Forum Moderators: open
Just seen this bot come by today, obeyed Robots.txt enough to take it read it and leave without problem. The link in the User-Agent doesn't work but they do have a FAQ page which covers the basics. They are currently claiming they are trying to get 501(c)3 status as a Non-Profit "CommonCrawl Foundation". They are using the same line of creating a new wave of search engine but do not fully state anything other then that. After reading there FAQ I found that this web crawler is based off of Nutch crawler (this is noted in the FAQ).
Current Range Listed on the website for this bot is.

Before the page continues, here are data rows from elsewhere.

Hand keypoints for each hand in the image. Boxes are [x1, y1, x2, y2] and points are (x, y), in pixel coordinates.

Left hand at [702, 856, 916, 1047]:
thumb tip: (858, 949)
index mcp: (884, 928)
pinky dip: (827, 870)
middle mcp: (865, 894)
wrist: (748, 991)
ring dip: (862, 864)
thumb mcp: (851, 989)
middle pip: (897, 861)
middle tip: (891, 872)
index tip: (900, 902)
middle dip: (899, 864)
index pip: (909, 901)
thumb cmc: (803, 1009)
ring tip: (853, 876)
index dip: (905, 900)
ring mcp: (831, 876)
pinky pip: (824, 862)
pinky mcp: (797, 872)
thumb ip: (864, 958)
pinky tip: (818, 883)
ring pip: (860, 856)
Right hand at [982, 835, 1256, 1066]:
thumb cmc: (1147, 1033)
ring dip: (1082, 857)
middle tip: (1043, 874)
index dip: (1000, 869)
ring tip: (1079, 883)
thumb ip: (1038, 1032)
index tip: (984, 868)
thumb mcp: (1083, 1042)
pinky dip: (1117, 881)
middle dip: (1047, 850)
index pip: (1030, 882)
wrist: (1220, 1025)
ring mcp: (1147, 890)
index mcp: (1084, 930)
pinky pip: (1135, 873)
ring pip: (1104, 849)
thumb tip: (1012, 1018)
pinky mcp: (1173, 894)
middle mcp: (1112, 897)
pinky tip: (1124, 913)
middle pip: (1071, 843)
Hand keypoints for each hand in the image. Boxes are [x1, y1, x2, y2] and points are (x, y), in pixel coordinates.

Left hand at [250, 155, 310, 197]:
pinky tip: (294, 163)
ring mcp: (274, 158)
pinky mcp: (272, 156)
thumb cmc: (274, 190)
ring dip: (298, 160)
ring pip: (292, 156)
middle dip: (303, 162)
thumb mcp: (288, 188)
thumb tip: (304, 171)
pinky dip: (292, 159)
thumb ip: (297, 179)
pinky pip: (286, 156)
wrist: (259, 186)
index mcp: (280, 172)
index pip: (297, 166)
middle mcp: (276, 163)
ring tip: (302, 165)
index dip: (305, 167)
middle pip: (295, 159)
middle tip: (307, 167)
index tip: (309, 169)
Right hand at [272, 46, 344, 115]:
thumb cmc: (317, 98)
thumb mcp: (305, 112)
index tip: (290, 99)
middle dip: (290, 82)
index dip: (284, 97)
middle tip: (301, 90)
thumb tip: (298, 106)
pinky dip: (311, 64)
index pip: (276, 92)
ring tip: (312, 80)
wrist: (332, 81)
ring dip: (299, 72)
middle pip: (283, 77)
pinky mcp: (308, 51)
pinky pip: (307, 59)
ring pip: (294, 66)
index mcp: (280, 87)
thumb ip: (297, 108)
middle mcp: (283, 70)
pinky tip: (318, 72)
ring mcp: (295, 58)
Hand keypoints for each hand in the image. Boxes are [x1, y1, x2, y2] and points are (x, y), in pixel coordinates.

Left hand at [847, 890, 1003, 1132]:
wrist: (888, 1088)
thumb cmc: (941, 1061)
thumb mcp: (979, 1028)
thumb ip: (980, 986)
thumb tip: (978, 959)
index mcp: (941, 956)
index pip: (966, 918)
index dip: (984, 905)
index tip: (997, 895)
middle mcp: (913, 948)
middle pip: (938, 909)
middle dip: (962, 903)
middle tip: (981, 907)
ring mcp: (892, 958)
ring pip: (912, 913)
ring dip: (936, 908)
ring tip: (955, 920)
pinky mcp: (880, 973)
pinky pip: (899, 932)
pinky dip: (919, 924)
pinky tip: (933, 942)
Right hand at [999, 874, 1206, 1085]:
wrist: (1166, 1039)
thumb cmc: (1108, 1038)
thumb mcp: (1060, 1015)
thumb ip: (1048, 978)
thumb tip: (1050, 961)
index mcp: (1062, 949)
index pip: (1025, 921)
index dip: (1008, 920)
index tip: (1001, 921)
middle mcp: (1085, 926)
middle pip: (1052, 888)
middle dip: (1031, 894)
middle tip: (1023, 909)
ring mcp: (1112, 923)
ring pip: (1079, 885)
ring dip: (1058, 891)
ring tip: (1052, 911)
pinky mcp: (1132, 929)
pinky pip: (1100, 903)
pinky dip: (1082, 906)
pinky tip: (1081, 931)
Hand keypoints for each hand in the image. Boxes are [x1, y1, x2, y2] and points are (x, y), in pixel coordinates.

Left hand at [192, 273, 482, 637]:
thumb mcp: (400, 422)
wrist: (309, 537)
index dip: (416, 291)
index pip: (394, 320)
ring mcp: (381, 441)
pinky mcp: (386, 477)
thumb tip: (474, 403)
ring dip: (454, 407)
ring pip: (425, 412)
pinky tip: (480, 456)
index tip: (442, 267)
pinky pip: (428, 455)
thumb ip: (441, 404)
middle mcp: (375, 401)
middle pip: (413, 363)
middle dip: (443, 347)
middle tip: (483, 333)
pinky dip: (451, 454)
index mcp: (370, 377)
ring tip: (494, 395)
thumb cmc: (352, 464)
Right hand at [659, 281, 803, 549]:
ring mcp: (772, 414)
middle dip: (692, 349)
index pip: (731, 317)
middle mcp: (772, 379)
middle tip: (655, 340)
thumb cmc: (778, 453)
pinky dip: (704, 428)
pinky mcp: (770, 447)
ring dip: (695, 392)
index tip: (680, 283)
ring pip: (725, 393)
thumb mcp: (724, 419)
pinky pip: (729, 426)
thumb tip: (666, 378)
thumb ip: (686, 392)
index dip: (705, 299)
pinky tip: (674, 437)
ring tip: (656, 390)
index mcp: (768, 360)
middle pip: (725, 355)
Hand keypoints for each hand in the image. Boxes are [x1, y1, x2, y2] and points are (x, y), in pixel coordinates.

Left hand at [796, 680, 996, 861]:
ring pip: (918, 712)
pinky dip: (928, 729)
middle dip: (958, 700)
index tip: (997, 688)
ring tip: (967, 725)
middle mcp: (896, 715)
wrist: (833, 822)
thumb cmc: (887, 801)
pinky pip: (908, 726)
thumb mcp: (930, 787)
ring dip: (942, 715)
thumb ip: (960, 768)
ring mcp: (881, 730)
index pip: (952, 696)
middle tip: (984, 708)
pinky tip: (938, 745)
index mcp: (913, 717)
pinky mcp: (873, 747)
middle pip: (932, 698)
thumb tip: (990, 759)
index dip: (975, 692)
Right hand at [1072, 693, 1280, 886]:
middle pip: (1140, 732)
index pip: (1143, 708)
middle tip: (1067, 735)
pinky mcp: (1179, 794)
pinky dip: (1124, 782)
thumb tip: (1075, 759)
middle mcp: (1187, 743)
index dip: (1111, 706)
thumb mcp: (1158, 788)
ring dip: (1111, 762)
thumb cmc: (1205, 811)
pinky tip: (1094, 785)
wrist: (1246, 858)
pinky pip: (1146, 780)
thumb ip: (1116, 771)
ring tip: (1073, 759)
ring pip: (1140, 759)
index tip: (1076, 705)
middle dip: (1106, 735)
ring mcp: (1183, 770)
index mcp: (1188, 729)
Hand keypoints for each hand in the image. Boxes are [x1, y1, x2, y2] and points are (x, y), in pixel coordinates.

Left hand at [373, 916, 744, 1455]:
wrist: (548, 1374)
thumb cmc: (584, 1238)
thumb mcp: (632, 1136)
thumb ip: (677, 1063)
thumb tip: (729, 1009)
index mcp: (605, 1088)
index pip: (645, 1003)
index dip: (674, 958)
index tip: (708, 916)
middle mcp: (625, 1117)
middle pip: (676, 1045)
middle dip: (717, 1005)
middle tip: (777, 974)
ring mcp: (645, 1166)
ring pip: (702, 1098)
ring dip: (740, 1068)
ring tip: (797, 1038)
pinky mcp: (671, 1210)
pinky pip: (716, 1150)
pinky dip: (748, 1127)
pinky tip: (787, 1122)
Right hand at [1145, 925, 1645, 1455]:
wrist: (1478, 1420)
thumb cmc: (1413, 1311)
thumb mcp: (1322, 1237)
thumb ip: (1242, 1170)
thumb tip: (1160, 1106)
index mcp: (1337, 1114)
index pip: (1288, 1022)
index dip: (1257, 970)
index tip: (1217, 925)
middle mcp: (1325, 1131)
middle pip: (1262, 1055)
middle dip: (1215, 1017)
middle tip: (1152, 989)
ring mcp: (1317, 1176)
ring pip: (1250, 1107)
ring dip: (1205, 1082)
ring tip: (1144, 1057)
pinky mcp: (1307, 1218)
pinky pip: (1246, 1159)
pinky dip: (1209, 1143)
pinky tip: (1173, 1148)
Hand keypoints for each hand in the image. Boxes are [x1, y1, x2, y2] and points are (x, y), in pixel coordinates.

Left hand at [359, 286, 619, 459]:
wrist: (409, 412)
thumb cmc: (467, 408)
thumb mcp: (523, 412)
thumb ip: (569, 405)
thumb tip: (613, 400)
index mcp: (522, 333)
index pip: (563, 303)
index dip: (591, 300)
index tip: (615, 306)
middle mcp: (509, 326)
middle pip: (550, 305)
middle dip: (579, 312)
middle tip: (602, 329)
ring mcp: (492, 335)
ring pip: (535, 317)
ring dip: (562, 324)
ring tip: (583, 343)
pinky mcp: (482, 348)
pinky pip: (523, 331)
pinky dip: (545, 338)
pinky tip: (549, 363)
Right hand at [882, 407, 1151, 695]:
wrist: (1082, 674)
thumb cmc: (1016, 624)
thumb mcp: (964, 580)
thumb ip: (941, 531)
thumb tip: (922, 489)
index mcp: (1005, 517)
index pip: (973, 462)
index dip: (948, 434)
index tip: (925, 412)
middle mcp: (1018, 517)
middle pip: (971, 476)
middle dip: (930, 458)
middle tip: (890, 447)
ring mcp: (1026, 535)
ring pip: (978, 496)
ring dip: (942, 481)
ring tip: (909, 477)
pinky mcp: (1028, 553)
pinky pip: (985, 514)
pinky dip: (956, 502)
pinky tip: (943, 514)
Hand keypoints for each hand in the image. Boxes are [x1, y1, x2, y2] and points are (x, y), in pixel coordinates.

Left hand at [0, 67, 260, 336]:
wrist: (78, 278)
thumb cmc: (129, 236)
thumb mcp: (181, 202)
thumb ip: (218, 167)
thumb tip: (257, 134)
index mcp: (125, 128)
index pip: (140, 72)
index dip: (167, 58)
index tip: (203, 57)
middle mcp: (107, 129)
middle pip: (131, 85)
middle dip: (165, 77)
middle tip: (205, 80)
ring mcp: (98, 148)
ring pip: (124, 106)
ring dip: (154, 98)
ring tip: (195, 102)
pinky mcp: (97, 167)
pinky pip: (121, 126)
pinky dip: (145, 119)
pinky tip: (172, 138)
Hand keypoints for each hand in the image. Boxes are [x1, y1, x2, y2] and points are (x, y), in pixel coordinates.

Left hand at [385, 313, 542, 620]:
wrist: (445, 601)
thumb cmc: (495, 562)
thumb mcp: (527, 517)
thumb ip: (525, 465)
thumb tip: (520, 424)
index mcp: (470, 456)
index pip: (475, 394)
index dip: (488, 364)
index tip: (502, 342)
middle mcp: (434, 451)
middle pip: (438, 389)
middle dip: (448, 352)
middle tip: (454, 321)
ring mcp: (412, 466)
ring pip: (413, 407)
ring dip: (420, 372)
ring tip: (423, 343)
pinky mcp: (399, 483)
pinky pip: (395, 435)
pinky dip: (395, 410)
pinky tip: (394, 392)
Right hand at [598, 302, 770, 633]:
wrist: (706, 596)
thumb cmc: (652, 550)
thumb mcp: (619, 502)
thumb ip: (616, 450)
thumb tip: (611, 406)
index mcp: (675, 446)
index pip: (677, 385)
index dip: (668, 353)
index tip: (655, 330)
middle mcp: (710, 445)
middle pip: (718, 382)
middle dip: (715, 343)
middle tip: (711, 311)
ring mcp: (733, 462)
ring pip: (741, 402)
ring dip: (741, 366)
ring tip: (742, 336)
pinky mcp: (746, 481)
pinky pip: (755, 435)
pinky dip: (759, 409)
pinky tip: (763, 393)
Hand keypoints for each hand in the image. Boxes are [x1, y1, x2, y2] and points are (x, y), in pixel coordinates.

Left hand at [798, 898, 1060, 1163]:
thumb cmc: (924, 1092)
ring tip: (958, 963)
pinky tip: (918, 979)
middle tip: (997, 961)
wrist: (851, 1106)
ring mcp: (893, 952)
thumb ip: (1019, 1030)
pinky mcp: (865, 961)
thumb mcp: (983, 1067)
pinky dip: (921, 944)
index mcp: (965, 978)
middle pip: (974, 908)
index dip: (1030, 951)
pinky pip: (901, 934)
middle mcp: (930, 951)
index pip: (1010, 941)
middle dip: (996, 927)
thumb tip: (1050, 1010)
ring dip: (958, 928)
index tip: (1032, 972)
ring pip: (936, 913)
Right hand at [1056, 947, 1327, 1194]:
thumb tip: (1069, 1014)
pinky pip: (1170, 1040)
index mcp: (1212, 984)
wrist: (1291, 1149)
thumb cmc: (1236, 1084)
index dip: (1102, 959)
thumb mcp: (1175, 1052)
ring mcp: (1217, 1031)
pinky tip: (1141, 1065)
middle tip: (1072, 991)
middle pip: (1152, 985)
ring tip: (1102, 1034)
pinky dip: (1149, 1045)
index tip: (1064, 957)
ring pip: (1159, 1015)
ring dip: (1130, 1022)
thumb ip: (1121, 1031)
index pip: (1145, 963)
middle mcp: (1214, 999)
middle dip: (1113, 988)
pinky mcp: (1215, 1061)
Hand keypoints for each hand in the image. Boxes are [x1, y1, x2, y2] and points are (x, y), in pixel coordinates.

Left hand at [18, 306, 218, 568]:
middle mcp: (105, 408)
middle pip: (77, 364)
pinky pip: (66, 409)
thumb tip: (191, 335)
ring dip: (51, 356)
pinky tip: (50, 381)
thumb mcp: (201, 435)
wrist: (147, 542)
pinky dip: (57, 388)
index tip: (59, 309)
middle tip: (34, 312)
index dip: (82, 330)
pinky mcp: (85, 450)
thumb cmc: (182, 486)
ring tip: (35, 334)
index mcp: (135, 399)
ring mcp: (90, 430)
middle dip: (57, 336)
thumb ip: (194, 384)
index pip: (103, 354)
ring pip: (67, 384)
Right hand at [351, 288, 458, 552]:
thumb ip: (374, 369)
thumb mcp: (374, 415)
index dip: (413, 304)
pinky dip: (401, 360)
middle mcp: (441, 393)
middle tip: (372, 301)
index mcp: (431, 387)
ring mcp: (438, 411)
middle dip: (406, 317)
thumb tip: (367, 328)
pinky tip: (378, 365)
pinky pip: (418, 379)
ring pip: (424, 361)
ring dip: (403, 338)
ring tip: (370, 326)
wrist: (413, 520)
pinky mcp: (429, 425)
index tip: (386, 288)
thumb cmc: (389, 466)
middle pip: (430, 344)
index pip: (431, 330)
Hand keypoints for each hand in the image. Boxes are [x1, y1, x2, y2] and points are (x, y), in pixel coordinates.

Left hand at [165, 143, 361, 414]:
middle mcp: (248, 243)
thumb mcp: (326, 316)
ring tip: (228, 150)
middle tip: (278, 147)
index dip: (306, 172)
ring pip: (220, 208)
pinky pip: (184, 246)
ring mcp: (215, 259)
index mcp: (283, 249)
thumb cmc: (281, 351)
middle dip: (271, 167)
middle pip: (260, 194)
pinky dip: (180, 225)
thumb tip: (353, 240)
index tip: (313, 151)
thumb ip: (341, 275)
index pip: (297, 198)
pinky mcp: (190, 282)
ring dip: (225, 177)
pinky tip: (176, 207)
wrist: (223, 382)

38.103.63.16 through 38.103.63.18
IMO there are just way too many of these, most of which disobey robots.txt. If these companies end up succeeding with their business models and they also contribute to mine, then I'll reevaluate them on a case by case basis once they start using their own unique UA.
I just ban "nutch" across the board.
That won't help you in this case since it uses "ccbot" as it's robot name.
Now you know why I whitelist ;)
OK, actually the crawlers using gibberish strings like "qwewyeowueouweoiu wieuwoie" caused me to whitelist but nutch and heritrix variations would've pushed me in the same direction inevitably so the end result would've been the same.
I just ban "nutch" across the board.That won't help you in this case since it uses "ccbot" as it's robot name.
Well, I didn't know the UA string since the OP didn't post it. The thread title is:
CCBot
another Nutch Variant
I agree that white listing is the way to go for some sites. I do it on a small scale for a dozen UAs. At some point I may expand white listing across the board to see how well it works for me.